━━ Materials provided ━━

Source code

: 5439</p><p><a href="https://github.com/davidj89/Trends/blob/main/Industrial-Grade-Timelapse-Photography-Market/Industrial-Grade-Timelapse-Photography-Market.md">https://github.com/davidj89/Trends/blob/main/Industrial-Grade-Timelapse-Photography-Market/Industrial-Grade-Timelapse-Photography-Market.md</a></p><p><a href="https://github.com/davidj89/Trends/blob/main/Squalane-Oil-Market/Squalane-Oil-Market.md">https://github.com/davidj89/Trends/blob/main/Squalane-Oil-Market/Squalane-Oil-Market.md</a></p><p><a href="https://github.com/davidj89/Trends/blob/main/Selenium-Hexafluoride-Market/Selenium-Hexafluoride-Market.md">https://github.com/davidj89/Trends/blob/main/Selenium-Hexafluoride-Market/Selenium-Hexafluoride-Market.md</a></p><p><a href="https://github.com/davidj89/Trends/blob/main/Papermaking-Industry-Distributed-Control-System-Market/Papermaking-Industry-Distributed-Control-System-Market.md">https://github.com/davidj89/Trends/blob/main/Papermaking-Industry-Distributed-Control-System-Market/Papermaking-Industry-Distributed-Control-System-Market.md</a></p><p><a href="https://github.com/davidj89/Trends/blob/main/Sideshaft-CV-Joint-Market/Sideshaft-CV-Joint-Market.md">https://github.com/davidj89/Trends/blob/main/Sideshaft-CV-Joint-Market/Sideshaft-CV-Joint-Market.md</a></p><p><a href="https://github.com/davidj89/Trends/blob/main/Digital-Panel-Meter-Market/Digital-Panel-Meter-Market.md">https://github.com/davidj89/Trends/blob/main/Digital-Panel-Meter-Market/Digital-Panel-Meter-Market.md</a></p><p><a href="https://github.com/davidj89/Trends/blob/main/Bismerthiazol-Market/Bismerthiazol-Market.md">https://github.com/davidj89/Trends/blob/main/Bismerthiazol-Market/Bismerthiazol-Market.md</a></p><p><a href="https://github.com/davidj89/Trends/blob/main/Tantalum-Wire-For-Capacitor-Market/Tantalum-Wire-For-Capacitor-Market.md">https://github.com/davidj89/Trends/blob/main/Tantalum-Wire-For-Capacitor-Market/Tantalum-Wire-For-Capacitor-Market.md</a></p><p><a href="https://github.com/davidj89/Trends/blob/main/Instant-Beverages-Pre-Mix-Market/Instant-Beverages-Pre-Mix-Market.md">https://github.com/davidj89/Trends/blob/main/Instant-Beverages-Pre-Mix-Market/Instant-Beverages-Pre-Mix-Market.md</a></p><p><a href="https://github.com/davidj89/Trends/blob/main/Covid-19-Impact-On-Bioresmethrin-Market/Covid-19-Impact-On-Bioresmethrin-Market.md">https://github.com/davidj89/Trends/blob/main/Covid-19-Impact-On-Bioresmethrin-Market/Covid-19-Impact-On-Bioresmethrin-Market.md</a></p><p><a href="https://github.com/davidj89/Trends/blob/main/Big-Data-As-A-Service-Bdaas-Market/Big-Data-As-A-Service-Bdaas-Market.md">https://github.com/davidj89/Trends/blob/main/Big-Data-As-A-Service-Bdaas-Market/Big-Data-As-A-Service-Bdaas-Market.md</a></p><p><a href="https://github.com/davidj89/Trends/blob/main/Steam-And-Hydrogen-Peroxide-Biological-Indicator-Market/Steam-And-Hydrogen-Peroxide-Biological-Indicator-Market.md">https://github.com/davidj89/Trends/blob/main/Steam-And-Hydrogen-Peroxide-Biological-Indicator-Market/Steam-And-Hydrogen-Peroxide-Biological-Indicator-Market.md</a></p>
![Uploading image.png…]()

━━━
━━ Materials provided ━━

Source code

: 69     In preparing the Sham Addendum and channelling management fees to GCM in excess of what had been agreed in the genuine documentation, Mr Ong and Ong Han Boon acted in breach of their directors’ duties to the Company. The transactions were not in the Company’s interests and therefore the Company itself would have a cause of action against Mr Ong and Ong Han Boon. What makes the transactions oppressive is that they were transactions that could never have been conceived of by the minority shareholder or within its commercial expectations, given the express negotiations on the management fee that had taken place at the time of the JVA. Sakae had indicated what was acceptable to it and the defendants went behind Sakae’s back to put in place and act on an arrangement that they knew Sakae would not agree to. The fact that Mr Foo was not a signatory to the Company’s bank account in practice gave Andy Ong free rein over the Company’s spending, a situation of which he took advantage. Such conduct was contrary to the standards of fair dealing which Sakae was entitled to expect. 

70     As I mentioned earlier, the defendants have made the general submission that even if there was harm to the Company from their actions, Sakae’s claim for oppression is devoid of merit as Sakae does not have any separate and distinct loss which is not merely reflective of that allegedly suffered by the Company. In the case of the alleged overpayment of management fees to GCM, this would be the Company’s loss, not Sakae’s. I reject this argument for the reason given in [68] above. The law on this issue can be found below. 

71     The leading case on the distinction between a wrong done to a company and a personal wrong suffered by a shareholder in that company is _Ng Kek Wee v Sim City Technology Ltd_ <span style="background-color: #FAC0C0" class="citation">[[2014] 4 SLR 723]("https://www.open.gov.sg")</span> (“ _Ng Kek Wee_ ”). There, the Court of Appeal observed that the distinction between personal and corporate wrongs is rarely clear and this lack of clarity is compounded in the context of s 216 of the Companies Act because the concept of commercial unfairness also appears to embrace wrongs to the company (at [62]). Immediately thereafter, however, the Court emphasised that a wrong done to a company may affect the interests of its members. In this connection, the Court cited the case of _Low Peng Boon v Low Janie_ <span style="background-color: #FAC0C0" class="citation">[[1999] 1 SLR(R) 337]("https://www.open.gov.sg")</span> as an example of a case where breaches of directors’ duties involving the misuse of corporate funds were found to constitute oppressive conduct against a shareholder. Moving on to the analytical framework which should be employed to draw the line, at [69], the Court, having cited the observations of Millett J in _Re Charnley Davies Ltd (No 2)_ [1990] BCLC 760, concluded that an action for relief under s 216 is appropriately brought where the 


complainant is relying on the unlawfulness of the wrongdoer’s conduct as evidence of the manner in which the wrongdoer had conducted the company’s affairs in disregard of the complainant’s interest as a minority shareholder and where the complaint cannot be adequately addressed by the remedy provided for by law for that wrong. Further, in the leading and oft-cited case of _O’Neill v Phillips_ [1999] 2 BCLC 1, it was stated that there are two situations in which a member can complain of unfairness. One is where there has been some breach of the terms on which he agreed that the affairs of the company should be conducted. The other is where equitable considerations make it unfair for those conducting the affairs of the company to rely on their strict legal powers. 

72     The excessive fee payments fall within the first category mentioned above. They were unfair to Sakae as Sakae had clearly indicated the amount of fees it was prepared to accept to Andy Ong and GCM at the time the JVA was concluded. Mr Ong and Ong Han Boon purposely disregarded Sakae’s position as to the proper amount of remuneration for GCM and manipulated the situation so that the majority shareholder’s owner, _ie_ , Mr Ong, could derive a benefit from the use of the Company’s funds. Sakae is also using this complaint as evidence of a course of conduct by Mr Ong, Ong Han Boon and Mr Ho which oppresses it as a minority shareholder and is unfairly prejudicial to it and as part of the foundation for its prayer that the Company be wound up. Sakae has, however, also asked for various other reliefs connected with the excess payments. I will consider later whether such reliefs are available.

━━━

Set the lines of the entries from the one containing "entitled to expect." through the one containing "70     As I mentioned" into a Markdown table with the columns Row and Text, one numbered row per line and blank lines left out.

Response to the task |
| Row | Text |
|---|---|
| 1 | : 69     In preparing the Sham Addendum and channelling management fees to GCM in excess of what had been agreed in the genuine documentation, Mr Ong and Ong Han Boon acted in breach of their directors’ duties to the Company. The transactions were not in the Company’s interests and therefore the Company itself would have a cause of action against Mr Ong and Ong Han Boon. What makes the transactions oppressive is that they were transactions that could never have been conceived of by the minority shareholder or within its commercial expectations, given the express negotiations on the management fee that had taken place at the time of the JVA. Sakae had indicated what was acceptable to it and the defendants went behind Sakae’s back to put in place and act on an arrangement that they knew Sakae would not agree to. The fact that Mr Foo was not a signatory to the Company’s bank account in practice gave Andy Ong free rein over the Company’s spending, a situation of which he took advantage. Such conduct was contrary to the standards of fair dealing which Sakae was entitled to expect.  |
| 2 | 70     As I mentioned earlier, the defendants have made the general submission that even if there was harm to the Company from their actions, Sakae’s claim for oppression is devoid of merit as Sakae does not have any separate and distinct loss which is not merely reflective of that allegedly suffered by the Company. In the case of the alleged overpayment of management fees to GCM, this would be the Company’s loss, not Sakae’s. I reject this argument for the reason given in [68] above. The law on this issue can be found below.  |